The continuation of what introversion is and is not continues. This online article isn’t the first, Do Social Networking Sites Produce Introverts? but it’s one with assertions that just don’t substantiate being an introvert.
For clarification: If you are more introverted, you prefer time being alone because it is in your own company that you get your energy. If you are more extroverted, you prefer being around and with other people because it is with other people that you find you are energetically charged up.
That’s it. Nothing else. Certainly the way we recharge will influence the activities we have preference for, but even the term “social” in networking, is not all that attractive to an introvert if you understand the energy factor.
The truth is, research shows, that our brains actually process information differently to give us this preference. And the preference doesn’t mean that we can’t either learn, understand or practice some of the activities or actions that might be associated with the other preference.
Claim #1: More than 50% of people say they spend more time chatting online than they do actually speaking to friends and family. Introverts of course speak with friends and family! As an INTJ, my preference IS first speaking with people who I already am in deep relationship with before getting into conversation with new people. In the short time I’ve been actively participating in social networking, just about 6 months now, my conversations with my friends and family – on the telephone and in-person, have not diminished. Maybe I’m in the other 50% of the survey.
So: #1 – If you spend more time online with social networking, you are engaging in more conversations, that is, talking with more people – doesn’t sound like introverting to me. It would be exhausting for an introvert.
Claim #2: Since social networking websites, people makes less phone calls, send less texts and emails, watch less television and spend less time on computer games. Let’s say that there is some truth that people are now, because of social networking websites, watching less television. Can you claim that is a bad thing? Can you say that it is actually “making” introverts? The correlation between less time in front of the television and more time online with social networking websites would equate more to – more extoverts! One rally cry of a true introvert is “One is company and two is a crowd.” Many introverts don’t enjoy television because much of it has no depth. So this again, is one introvert, who already doesn’t engage in tube watching. If anything, social networking is engaging me in more conversations with other people. That’s – extroverting.

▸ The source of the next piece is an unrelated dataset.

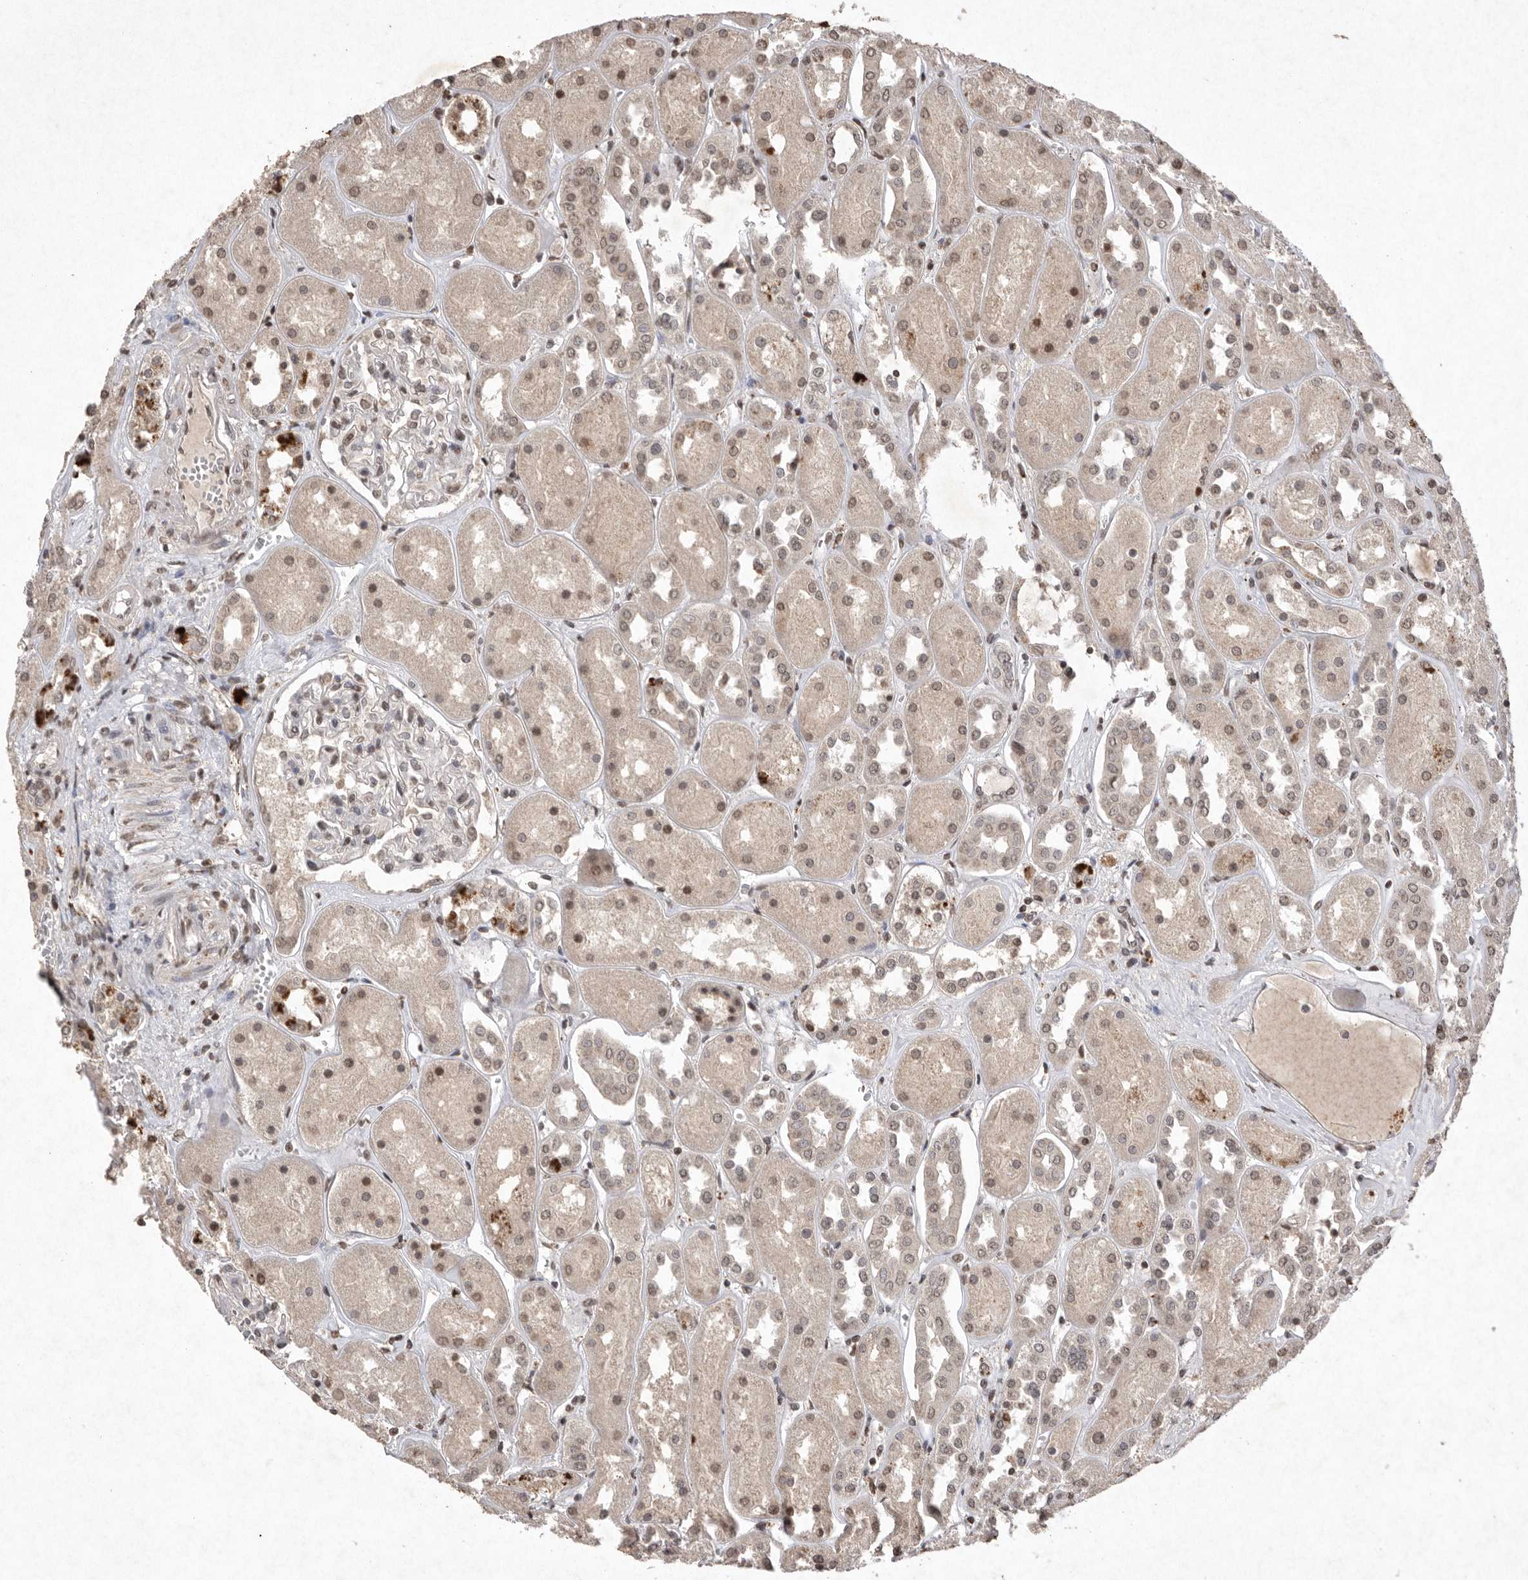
{"staining": {"intensity": "weak", "quantity": "<25%", "location": "cytoplasmic/membranous,nuclear"}, "tissue": "kidney", "cell_type": "Cells in glomeruli", "image_type": "normal", "snomed": [{"axis": "morphology", "description": "Normal tissue, NOS"}, {"axis": "topography", "description": "Kidney"}], "caption": "DAB immunohistochemical staining of normal human kidney reveals no significant positivity in cells in glomeruli.", "gene": "APLNR", "patient": {"sex": "male", "age": 70}}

#2 – If you are spending more time attending to conversations online than with your telephone, your texting or in front of your television, then it seems the venue for your extroverting – in this case conversations with people – has simple changed.
Claim #3: “One in five people who use the sites are “constantly checking” for new messages and updates.” I’m still not getting how this would make for an introvert? Addiction maybe, but not related to introvert or extrovert.
#3 – If you are constantly checking for new messages and updates, maybe you need a lesson in time management. Or you need to examine your goals for online social networking. It’s a stretch to equate “constantly checking” with being an introvert. It means you have to either be in front of your computer or tied to your cell phone to get the messages that regularly.
What is an introvert? What is an extrovert?
If you are more introverted, you prefer time being alone because it is in your own company that you get your energy.
If you are more extroverted, you prefer being around and with other people because it is with other people that you find you are energetically charged up.
What do you think? Do the claims of this article, or others going around the internet, producing introverts?
judielise says
From your treatment of the article, I don’t think the author understands what “introvert” truly means. It sound like they are equating an addictive personality that communicates less through other venues as an “introverted” personality.
It seems like more reactionary writing from people who don’t really understand the definitions.
Pat says
Nicely put Judie. Thanks.
Jim says
Judy makes a good point.
Basic tendencies remain even when introverts act more like extroverts it does not change them, they are simply taking advantage of some benefits the other style enjoys.
In the same manner, when extroverts consider before speaking, focus on individual work and get it done they don’t become introverts.
As an introvert, I do have fun verbally batting around extroverts. But, it is in fun.
You must be authentic, engaging, informative, interesting. If you aren’t, you will be abandoned for the next blip on the radar.” -Lisa Van Allen
The key for both introverts and extroverts is to be authentic, engaging, informative, interesting but understand that each will do it differently. We are unique. Introvert and Extrovert are only a small part of the mix. Each introvert will engage others differently. Listen to the small voice inside more that the debate outside.
Pat and I are both INTJ’s but there are still vast differences in choice and style.
Pat says
Your example of how extroverts don’t become introverts because they focus on their work and get it done – love it and how it makes the case stronger! Thanks Jim.
Pat says
I liked Jim example of an extrovert as well. Helps me understand that everyone is unique
Marty says
As an extrovert I have learned much from Pat. I deal with introverts everyday in sales and to understand them better changes my approach and expectations.